■ Exercise instructions ■
Where a line in the listing contains the string "JavaScript", copy that line out.

■ Extracted entries ■

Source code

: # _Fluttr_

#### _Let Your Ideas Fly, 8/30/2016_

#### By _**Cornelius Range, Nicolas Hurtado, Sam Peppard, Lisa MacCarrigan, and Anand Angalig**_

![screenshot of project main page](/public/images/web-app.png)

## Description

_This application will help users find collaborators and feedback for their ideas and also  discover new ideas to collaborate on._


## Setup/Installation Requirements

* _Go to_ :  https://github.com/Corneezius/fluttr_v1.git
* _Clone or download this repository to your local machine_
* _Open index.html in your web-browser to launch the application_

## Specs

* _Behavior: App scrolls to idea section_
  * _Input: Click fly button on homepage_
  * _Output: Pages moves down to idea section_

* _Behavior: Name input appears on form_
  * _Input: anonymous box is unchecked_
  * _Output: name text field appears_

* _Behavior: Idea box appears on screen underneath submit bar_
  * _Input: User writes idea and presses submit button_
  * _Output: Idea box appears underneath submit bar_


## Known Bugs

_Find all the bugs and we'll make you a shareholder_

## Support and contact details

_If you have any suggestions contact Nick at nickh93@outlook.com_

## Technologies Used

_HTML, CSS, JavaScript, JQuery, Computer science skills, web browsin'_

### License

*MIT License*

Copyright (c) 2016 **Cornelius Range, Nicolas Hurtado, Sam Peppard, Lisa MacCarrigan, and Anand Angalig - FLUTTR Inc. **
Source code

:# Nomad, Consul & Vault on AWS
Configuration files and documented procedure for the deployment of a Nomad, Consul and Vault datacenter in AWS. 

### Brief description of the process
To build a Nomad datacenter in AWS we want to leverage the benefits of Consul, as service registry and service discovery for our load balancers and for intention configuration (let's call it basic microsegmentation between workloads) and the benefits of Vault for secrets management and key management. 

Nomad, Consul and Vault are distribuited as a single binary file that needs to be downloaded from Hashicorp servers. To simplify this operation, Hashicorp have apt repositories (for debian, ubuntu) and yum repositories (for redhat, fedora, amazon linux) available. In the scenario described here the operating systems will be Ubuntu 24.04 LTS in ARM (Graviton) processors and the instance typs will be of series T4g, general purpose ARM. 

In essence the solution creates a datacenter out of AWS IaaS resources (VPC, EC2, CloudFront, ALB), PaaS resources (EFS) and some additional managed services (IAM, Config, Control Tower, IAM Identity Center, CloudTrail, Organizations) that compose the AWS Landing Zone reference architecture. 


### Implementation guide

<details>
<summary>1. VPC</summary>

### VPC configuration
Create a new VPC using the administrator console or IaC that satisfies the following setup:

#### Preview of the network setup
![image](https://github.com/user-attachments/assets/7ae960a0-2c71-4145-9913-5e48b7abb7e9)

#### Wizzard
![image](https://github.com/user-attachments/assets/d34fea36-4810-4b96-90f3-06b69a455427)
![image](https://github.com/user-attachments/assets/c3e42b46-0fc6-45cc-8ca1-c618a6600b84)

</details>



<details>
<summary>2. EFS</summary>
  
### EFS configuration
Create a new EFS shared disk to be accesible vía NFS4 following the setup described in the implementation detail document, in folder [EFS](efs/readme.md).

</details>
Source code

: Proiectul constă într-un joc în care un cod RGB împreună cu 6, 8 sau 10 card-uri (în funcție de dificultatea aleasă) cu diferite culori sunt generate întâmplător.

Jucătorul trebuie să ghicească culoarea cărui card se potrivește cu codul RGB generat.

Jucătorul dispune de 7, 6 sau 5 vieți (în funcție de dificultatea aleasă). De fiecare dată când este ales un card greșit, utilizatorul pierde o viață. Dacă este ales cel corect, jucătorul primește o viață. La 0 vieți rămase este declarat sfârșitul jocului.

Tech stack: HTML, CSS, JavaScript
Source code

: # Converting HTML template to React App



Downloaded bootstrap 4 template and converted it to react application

■ Completed task ■
_HTML, CSS, JavaScript, JQuery, Computer science skills, web browsin'_
Tech stack: HTML, CSS, JavaScript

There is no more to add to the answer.